While Orbán became a major figure and a model for many European conservatives and nationalists, Jobbik seemed to be fed up with it. In an interview with the French Courrier d’Europe centrale magazine in March 2018, Gyöngyösi declared that Orbán had become a danger to democracy, adding that “wherever you go, nationalists, extremists, and Russophiles in Europe see Orbán as a model.”

During the run-up to the 2018 election, Jobbik declared that it was certain of its victory, and Gábor Vona said that he would resign in the event that they were unsuccessful. In the end, Fidesz won another huge victory, while Jobbik remained at around 19% of the vote. Vona indeed resigned as Chairman and was replaced by Tamás Sneider, a former skinhead leader who agreed with Vona’s strategy of changing Jobbik’s platform in order to defeat Orbán at all costs.

The Russophobic Ukrainian political commentator Anton Shekhovtsov welcomed Sneider’s accession:

After its defeat in 2018, Jobbik faced an internal split between supporters of its original line and those who supported its new direction. As a result, it has become a more marginal force in Hungarian politics. When Jobbik Vice President László Toroczkai failed to defeat Sneider in his bid to become Chairman, he was forced out of the party and created his own, Mi Hazánk, which has been seeking to fill the radical nationalist void that was created by Jobbik’s shift. In the May 2019 European parliamentary elections, Jobbik dropped to 6.34% of the vote, while Mi Hazánk got 3.29%, despite being less than a year old.

What remains of Jobbik is now forming an alliance with the Left-liberal parties to contest Hungary’s local elections that will be held on October 13.

Jobbik today is a strongly anti-Russian party.

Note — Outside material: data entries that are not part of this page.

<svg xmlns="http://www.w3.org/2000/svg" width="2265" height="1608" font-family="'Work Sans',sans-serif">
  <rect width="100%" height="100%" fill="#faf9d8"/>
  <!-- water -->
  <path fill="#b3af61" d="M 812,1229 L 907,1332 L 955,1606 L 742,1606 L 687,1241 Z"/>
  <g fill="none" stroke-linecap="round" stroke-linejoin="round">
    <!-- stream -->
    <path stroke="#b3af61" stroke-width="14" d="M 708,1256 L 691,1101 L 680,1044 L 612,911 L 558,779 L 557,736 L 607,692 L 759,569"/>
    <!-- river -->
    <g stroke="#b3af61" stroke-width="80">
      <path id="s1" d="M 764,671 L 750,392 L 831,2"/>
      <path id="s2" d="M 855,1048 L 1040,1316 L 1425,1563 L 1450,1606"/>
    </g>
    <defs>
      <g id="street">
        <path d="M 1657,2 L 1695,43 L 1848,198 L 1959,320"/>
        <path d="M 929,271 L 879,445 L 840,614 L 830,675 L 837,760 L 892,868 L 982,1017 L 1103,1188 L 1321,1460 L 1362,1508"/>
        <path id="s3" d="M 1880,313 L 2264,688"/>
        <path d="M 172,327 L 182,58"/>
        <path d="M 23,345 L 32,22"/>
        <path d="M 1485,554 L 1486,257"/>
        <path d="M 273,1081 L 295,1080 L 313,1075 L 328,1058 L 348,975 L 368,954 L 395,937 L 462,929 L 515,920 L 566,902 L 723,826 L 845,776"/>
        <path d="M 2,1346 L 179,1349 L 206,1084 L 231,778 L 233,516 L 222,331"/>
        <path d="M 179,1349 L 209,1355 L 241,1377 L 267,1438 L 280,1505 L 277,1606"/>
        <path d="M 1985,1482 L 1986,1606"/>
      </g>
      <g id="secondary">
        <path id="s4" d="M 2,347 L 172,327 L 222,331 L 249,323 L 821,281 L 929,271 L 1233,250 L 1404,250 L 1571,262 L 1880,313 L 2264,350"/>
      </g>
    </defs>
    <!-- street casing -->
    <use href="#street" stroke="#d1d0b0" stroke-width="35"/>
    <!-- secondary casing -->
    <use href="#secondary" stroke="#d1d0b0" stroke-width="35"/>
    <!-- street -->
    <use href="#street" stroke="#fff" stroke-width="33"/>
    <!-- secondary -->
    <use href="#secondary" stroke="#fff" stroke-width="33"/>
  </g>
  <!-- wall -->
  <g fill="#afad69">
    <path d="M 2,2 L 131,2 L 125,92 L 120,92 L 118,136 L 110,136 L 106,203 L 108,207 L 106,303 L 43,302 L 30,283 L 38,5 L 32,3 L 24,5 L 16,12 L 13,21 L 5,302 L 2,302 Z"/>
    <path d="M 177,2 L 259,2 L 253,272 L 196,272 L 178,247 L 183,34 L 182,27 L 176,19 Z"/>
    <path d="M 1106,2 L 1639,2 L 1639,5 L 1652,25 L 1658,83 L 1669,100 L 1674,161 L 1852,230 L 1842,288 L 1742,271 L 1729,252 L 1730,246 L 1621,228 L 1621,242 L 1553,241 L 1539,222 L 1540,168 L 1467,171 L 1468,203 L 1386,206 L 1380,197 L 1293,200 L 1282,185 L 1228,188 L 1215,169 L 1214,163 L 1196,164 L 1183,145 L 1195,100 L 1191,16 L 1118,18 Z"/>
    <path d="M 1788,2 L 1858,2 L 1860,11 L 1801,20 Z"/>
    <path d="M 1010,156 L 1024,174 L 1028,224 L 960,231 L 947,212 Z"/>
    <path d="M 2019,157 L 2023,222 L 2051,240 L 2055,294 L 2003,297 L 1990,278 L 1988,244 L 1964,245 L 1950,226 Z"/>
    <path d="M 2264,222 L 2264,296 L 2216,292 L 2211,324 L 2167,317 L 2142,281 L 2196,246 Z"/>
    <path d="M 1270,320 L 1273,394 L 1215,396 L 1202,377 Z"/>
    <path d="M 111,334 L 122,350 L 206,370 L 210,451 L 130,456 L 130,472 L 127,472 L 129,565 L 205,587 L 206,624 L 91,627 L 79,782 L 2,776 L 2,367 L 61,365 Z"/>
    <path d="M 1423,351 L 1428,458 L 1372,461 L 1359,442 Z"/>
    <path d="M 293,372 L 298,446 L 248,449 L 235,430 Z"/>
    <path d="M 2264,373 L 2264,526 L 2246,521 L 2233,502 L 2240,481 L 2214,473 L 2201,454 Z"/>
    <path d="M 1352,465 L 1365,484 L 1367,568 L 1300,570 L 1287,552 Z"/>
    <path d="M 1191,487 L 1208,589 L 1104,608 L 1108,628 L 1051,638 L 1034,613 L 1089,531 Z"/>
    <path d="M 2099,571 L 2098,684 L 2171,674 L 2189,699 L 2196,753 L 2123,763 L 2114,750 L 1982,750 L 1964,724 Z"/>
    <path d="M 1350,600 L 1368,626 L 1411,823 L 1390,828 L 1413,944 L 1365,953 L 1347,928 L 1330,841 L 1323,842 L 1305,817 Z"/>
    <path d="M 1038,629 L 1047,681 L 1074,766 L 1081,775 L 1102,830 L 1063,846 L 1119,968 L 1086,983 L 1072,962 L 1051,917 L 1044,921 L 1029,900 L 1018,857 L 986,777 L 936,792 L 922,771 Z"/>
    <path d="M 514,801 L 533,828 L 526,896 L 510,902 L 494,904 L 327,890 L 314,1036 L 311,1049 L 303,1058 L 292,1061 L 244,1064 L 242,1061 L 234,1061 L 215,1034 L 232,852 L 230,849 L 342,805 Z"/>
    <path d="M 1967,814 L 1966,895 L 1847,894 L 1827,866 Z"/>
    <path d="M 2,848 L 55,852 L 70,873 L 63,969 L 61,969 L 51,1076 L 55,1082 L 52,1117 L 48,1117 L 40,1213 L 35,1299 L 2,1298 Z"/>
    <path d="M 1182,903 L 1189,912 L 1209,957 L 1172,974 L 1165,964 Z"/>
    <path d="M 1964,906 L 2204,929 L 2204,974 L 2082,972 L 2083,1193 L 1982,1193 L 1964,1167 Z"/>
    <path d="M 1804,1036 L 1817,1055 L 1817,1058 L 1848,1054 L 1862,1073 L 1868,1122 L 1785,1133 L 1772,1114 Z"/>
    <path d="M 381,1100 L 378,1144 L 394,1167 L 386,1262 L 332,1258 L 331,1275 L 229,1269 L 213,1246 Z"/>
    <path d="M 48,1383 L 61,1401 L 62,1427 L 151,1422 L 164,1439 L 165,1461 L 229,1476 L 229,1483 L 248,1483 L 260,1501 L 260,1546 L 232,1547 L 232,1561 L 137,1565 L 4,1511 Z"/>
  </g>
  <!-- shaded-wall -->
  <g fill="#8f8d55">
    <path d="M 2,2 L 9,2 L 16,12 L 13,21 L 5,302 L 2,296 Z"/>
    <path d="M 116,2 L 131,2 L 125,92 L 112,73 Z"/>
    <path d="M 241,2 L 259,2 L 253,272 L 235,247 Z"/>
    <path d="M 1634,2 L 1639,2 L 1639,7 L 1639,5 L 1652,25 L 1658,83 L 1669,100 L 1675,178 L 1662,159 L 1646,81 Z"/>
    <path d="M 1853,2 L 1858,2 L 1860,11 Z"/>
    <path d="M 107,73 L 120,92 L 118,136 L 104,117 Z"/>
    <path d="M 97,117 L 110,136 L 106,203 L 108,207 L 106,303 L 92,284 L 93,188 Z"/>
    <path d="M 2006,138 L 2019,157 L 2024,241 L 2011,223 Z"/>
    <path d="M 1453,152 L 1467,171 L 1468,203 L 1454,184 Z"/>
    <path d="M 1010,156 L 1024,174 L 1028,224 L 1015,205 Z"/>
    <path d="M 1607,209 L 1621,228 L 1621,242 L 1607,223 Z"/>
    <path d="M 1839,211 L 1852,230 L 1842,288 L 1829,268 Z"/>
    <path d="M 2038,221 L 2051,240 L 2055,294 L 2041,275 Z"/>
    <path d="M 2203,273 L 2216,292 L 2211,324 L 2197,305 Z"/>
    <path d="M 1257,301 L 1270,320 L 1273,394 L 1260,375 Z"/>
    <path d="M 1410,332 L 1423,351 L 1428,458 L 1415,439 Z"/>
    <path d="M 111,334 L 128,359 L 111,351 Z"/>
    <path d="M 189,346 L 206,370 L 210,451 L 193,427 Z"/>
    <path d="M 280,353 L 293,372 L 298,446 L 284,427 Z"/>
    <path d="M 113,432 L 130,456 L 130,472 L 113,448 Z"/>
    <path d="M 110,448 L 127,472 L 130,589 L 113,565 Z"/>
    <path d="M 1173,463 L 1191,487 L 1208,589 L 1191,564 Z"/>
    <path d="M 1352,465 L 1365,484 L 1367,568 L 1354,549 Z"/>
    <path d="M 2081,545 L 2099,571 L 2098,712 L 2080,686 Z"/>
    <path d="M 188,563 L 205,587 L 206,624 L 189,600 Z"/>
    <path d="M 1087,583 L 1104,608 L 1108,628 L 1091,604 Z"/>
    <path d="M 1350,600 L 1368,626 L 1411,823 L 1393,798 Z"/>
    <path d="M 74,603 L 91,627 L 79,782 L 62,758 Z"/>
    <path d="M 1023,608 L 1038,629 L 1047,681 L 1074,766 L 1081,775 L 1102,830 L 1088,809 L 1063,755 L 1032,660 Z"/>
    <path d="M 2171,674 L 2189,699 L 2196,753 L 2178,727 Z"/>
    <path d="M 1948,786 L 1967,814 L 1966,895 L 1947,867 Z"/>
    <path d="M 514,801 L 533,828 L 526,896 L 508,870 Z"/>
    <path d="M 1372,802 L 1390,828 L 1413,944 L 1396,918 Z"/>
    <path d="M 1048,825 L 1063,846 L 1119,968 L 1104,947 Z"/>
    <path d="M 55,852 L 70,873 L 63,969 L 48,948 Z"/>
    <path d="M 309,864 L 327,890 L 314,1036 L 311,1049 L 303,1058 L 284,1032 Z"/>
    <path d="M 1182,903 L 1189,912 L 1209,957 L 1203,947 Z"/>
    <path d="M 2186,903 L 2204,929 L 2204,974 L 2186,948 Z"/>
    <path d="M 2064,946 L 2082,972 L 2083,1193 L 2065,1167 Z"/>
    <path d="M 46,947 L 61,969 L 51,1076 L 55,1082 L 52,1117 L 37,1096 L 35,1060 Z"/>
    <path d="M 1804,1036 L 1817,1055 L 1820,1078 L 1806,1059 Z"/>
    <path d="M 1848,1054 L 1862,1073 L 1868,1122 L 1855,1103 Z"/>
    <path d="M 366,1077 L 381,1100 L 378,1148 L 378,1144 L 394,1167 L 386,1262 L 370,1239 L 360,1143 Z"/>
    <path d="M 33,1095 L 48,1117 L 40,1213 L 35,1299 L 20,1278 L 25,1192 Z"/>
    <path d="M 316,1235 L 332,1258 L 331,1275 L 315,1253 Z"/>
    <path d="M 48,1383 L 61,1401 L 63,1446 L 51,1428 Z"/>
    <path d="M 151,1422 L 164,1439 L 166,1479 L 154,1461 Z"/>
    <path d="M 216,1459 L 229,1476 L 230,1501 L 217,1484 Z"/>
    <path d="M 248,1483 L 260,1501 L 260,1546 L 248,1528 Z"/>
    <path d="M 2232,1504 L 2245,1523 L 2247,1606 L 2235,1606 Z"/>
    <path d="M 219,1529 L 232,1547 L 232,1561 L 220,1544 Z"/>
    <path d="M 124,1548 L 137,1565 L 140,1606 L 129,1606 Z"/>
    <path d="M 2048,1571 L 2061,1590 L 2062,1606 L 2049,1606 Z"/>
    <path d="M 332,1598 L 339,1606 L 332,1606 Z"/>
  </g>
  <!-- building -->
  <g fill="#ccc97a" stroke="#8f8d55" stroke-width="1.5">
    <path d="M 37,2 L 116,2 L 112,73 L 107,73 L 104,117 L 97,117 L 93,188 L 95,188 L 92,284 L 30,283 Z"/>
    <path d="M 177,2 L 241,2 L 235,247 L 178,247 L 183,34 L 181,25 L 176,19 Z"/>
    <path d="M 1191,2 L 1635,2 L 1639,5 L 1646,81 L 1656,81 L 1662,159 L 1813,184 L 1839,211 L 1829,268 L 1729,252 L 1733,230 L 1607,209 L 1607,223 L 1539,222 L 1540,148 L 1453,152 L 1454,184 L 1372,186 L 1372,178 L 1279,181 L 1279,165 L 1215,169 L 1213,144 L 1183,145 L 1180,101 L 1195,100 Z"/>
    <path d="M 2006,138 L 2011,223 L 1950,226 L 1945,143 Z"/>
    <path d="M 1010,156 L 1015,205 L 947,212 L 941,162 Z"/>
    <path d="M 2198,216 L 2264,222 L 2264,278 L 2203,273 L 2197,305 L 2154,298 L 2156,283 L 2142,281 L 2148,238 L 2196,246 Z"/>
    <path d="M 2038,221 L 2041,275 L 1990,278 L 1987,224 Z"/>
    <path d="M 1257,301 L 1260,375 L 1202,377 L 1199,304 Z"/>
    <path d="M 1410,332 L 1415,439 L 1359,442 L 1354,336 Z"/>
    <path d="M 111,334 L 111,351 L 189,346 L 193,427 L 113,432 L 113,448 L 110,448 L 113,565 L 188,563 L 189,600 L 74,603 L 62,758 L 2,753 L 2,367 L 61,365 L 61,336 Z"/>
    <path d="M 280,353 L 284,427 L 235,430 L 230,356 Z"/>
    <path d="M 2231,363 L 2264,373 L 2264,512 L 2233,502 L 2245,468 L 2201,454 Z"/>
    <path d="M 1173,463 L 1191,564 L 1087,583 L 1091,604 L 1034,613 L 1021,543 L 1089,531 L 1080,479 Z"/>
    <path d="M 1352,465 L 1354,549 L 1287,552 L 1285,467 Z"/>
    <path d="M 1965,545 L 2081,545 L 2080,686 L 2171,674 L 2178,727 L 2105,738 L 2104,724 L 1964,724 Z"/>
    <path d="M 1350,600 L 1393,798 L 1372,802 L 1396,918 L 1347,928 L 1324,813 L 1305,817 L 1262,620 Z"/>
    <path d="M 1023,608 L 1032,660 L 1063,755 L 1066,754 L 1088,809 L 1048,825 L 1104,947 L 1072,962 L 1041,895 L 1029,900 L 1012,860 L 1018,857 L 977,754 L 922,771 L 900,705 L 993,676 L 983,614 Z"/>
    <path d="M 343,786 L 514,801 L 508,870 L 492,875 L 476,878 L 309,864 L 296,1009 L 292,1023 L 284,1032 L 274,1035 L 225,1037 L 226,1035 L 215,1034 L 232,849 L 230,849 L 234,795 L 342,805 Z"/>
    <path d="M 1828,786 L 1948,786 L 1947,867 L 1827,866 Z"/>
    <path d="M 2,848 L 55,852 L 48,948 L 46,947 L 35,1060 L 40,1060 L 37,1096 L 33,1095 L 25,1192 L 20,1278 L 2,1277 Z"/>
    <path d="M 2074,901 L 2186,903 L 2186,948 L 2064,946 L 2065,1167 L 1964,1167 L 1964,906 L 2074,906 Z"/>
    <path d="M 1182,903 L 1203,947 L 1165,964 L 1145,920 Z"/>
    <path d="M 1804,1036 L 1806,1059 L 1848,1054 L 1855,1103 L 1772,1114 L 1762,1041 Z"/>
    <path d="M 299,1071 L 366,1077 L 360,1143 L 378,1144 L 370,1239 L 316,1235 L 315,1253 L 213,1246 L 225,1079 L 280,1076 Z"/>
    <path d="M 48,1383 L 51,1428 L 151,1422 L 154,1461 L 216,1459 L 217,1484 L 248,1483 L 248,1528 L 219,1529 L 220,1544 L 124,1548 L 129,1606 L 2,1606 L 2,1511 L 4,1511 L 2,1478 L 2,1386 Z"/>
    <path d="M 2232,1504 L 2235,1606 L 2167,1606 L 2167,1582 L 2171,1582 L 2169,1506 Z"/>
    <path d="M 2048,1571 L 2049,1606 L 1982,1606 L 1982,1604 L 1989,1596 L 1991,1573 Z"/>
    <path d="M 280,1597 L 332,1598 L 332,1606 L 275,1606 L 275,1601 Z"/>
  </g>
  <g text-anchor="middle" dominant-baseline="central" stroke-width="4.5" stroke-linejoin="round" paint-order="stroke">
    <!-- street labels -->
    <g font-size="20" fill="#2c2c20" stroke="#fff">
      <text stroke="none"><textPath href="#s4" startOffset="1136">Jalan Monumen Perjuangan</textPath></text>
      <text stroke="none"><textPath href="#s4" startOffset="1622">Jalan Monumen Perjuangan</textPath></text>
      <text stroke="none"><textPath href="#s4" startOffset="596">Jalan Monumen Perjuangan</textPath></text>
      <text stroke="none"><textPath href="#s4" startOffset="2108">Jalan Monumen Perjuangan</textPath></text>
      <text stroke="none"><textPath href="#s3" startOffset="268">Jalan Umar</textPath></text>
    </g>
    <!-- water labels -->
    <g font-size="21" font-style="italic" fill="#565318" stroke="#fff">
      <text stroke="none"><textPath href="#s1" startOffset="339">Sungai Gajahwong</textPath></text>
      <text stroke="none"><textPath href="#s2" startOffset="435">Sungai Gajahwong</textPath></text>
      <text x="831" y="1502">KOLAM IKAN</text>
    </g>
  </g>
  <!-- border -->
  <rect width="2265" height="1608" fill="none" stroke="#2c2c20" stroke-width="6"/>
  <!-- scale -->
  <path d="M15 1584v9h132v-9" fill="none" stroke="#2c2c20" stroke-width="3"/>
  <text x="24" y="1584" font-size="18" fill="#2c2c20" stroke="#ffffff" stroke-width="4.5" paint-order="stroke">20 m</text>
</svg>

In January 2019, Gyöngyösi pretended that Jobbik’s Russia policy hasn’t changed, claiming that this perception is simply a result of the government’s actions – which suggests that Gyöngyösi isn’t always comfortable with the changes that he himself has helped to introduce.

In February 2019, Jobbik sent a representative (Balázs Szabó – he’s not an MP, as some sources have incorrectly stated) to an Intermarium conference in Estonia, in which representatives from Ukraine’s radically anti-Russian Azov National Corps also took part.

In July 2019, the Daily News Hungary Website – which is financed by Jobbik – has been spreading fake news which claims that Hungary helped to facilitate Russia in transporting arms across its territory into Serbia. The article “forgot” to mention that the Russian aircraft also crossed Poland, for example.

In August 2019, Jobbik’s new prominent personality, Péter Jakab (who has a good chance of becoming Jobbik’s leader by the end of 2019), declared that “if Orbán remains in power for 15 more years, Hungary will no longer be a member of the EU but will become a Russian colony.”

Given the instability at its core, it is now uncertain if Jobbik will survive the coming years. From a Eurasianist perspective, it no longer holds a great deal of importance anyway, since the party is now fully aligned with the Left-liberal forces that are seeking to overthrow illiberal conservative Viktor Orbán. But Jobbik’s fate is a perfect example of how those who present themselves as radicals one day can transform themselves into good liberals the next, in this age of ideological plasticity that holds sway in postmodern Europe today.